As an aside I also need to let you know that, because I was such an incurable know-it-all in high school, I failed the eleventh grade and in turn had to graduate a semester behind my class. (Look closely and you will see that I failed and ENTIRE year, plus half of tenth grade, but only had to do one extra semester to catch up, this will be important later.)

My first thought was to get into juvenile probation because I had been put on this ridiculous thing at the age of sixteen for cutting fucking school. That had to have been the most asinine things I had ever had happen to me. Anyway, I figured I could help those having problems. I took about a year's worth of classes and then decided I would MUCH rather get to the kids BEFORE they needed incarceration or probation. The idea to go into education had been born. As you may have already seen this was natural since it IS what I had done when younger, but my "brilliant" ass didn't see it until I had wasted a year or so in another field. That's what I get, I guess.

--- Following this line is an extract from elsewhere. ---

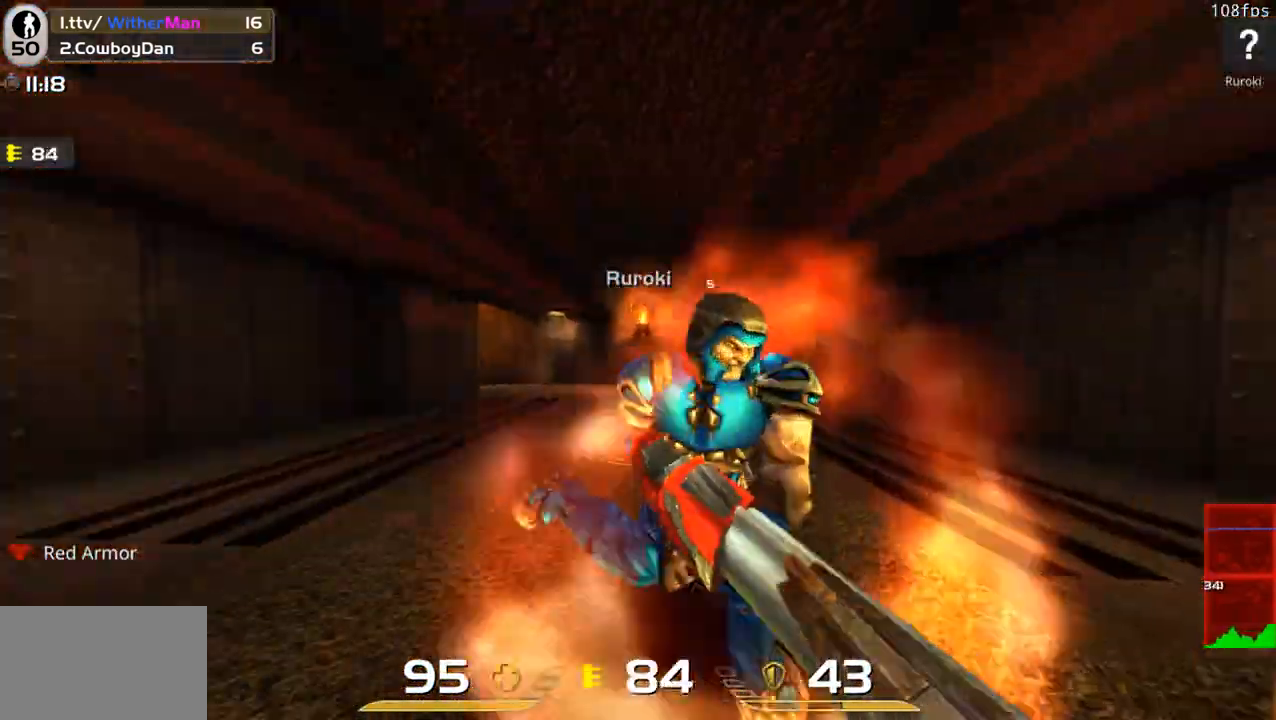
{"keys": ["a", "w"], "mouse": ["left"], "events": [[17, "d", "down"], [500, "a", "down"], [500, "d", "up"]]}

I decided to go to a local college because I could not really afford to go away, AND I really didn't want to leave my friends. That was quite the misnomer as I was to find out, because I left them anyway in theory. They thought I had changed because I often talked of my schooling and I thought they had changed because that's all they ever wanted to talk to me about. We were both right.

Lake Erie College in Painesville, Ohio had just opened its doors to men in the previous couple of years and was actively recruiting. I happened to have the correct credentials and happily enrolled in the social sciences program headed toward a degree with a minor in secondary education. I was going to become a junior high or high school social studies teacher. (At least that's what I thought.) I started in August of 1988 and graduated in December of 1990. Again, look at the time frame. Even if we use all the credits I got while in Community College, I still blew off about a year of my regularly four-year degree, but most of those Lakeland credit did NOT transfer. I also took about 1 year off between high school and Lakeland, then another year between Lakeland and Lake Erie. Both intervening years were spent traveling to different parts of the United States in order to see what things were like out of my so call comfort zone. Strangely, except for the temperature and in some cases the terrain, things were not that odd. The ethnic make-up in Bakersfield, CA; San Diego, CA; West Palm Beach, FL, and other places was different than good old Cleveland, but I could find enclaves of most enthnicities if I looked hard enough. The big difference is that everyone was more homogeneously mixed in West Palm and San Diego, most certainly not in Bakersfieled though. I stopped in various places along the way, like Denver, Oklahoma City, Detroit, Fort Lauderdale, El Paso, even up to Niagra Falls and Toronto. Again, I have a reason for telling you this. I want you to know that I am not talking from a tunnel vision type of perspective. I love to learn about people and culture and have done so through travel throughout various portions of my life, which, I believe, gives me a right to speak on what I have observed.